== Description of the task ==
Could you output the complete listing given below exactly?

(Beginning of Available data)

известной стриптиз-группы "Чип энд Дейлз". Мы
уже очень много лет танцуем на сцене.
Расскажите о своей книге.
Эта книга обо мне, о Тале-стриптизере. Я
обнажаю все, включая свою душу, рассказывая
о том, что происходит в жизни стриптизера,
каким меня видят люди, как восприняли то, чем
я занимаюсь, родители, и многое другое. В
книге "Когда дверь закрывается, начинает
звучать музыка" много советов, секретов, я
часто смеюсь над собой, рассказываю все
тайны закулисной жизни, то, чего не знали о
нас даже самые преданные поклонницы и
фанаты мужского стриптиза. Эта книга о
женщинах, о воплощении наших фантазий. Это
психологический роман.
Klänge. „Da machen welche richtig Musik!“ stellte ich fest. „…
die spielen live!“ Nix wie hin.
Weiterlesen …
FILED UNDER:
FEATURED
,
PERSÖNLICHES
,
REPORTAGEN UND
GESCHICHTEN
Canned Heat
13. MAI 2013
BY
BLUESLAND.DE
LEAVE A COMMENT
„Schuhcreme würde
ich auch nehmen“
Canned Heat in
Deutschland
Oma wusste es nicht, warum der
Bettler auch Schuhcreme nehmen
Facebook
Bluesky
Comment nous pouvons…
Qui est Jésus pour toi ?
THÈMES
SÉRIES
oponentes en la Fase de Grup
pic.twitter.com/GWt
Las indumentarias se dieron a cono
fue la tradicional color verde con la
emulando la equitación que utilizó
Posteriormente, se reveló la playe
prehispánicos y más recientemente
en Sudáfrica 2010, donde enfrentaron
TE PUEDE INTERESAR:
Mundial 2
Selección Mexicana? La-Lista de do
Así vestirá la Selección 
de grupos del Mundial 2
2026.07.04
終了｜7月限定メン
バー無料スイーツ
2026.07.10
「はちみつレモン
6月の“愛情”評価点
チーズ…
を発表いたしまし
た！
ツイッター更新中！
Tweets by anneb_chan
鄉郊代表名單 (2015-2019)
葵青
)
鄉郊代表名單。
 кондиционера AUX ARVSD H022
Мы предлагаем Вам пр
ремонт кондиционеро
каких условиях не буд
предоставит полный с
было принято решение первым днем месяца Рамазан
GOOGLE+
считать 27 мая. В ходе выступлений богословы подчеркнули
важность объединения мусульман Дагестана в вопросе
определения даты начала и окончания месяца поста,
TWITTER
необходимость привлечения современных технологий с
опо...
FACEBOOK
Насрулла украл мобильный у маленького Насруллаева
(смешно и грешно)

(End of Available data)

== Problem solution ==
известной стриптиз-группы "Чип энд Дейлз". Мы
уже очень много лет танцуем на сцене.
Расскажите о своей книге.
Эта книга обо мне, о Тале-стриптизере. Я
обнажаю все, включая свою душу, рассказывая
о том, что происходит в жизни стриптизера,
каким меня видят люди, как восприняли то, чем
я занимаюсь, родители, и многое другое. В
книге "Когда дверь закрывается, начинает
звучать музыка" много советов, секретов, я
часто смеюсь над собой, рассказываю все
тайны закулисной жизни, то, чего не знали о
нас даже самые преданные поклонницы и
фанаты мужского стриптиза. Эта книга о
женщинах, о воплощении наших фантазий. Это
психологический роман.
Klänge. „Da machen welche richtig Musik!“ stellte ich fest. „…
die spielen live!“ Nix wie hin.
Weiterlesen …
FILED UNDER:
FEATURED
,
PERSÖNLICHES
,
REPORTAGEN UND
GESCHICHTEN
Canned Heat
13. MAI 2013
BY
BLUESLAND.DE
LEAVE A COMMENT
„Schuhcreme würde
ich auch nehmen“
Canned Heat in
Deutschland
Oma wusste es nicht, warum der
Bettler auch Schuhcreme nehmen
Facebook
Bluesky
Comment nous pouvons…
Qui est Jésus pour toi ?
THÈMES
SÉRIES
oponentes en la Fase de Grup
pic.twitter.com/GWt
Las indumentarias se dieron a cono
fue la tradicional color verde con la
emulando la equitación que utilizó
Posteriormente, se reveló la playe
prehispánicos y más recientemente
en Sudáfrica 2010, donde enfrentaron
TE PUEDE INTERESAR:
Mundial 2
Selección Mexicana? La-Lista de do
Así vestirá la Selección 
de grupos del Mundial 2
2026.07.04
終了｜7月限定メン
バー無料スイーツ
2026.07.10
「はちみつレモン
6月の“愛情”評価点
チーズ…
を発表いたしまし
た！
ツイッター更新中！
Tweets by anneb_chan
鄉郊代表名單 (2015-2019)
葵青
)
鄉郊代表名單。
 кондиционера AUX ARVSD H022
Мы предлагаем Вам пр
ремонт кондиционеро
каких условиях не буд
предоставит полный с
было принято решение первым днем месяца Рамазан
GOOGLE+
считать 27 мая. В ходе выступлений богословы подчеркнули
важность объединения мусульман Дагестана в вопросе
определения даты начала и окончания месяца поста,
TWITTER
необходимость привлечения современных технологий с
опо...
FACEBOOK
Насрулла украл мобильный у маленького Насруллаева
(смешно и грешно)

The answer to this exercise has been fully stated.